-- Begin Excerpt to read --

Meowth looks like he’s just used your best dress as a litter box. Team Rocket is the name of the idiot villains in the Pokemon series. It consists of Jessie and James, humans who may or may not be related. If they are related, I get an odd incestuous vibe from them. Oh, and Meowth, a cat type Pokemon who speaks English and seems smarter than both his human “trainers” put together.
No, no they won’t. That’s their job in this series. Their incompetence means that any plans they have are always foiled and usually by their own screwups. Like here, where they plan on hoodwinking the Pokeys to take them to the secret village by drumming up a cock-n-bull story about how they are outcasts too. The Pokemons are too smart to fall for this but realize that the odds are in their favor if Team Rocket isn’t on the level. Then we are treated to a …go watch the cartoon… break, which isn’t a distraction at all.
Yes, it really is. Stories should be self-contained, not forcing you to go read or view another source to get “the rest of the story”. Anyway they make it to the secret village, Team Rocket gets cocky and reveals their plan. They pull out all their Pocket Monsters (still sounds dirty) to combat our good guys. Pikachu Thunder Shocks them while Kanga delivers a Mega Kick and off Team Rocket flies…blasting off again. While they sail off, a stranger arrives.

-- End Excerpt to read --
-- Begin Stored records --

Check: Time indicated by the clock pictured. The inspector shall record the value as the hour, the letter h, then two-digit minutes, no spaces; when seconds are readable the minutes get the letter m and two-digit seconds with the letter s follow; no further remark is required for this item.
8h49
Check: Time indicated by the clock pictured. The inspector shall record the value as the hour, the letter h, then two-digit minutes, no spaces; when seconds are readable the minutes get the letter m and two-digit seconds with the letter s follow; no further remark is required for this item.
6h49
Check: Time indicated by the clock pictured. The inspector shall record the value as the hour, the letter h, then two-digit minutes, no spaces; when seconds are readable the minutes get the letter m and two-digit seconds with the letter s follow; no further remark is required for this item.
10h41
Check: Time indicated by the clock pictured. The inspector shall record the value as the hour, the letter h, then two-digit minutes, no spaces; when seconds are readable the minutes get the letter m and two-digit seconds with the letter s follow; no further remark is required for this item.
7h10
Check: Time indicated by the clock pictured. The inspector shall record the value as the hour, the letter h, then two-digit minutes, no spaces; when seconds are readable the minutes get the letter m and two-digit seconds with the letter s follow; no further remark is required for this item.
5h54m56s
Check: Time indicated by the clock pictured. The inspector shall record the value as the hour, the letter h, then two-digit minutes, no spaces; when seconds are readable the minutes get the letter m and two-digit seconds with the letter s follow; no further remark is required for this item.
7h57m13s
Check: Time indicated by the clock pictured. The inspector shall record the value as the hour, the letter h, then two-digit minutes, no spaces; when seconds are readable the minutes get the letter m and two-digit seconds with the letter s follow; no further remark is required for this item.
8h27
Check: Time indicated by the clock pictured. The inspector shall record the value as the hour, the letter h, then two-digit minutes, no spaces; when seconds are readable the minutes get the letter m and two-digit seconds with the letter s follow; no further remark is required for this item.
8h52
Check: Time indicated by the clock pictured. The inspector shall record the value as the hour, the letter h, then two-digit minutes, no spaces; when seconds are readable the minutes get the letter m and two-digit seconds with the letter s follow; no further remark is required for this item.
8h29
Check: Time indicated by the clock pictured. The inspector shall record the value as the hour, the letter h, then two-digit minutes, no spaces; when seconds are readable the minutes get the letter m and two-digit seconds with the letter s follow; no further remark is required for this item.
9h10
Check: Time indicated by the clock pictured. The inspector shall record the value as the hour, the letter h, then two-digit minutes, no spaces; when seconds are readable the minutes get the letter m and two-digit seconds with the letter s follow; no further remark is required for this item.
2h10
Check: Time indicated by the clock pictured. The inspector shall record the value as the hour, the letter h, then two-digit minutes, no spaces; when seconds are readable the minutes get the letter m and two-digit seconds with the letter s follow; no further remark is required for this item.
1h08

-- End Stored records --

Copy word for word the part of the Team Rocket passage that opens with the words containing "No, no they" and closes with "distraction at all.". Work only from the Team Rocket passage.

### Answer to the task:
No, no they won’t. That’s their job in this series. Their incompetence means that any plans they have are always foiled and usually by their own screwups. Like here, where they plan on hoodwinking the Pokeys to take them to the secret village by drumming up a cock-n-bull story about how they are outcasts too. The Pokemons are too smart to fall for this but realize that the odds are in their favor if Team Rocket isn’t on the level. Then we are treated to a …go watch the cartoon… break, which isn’t a distraction at all.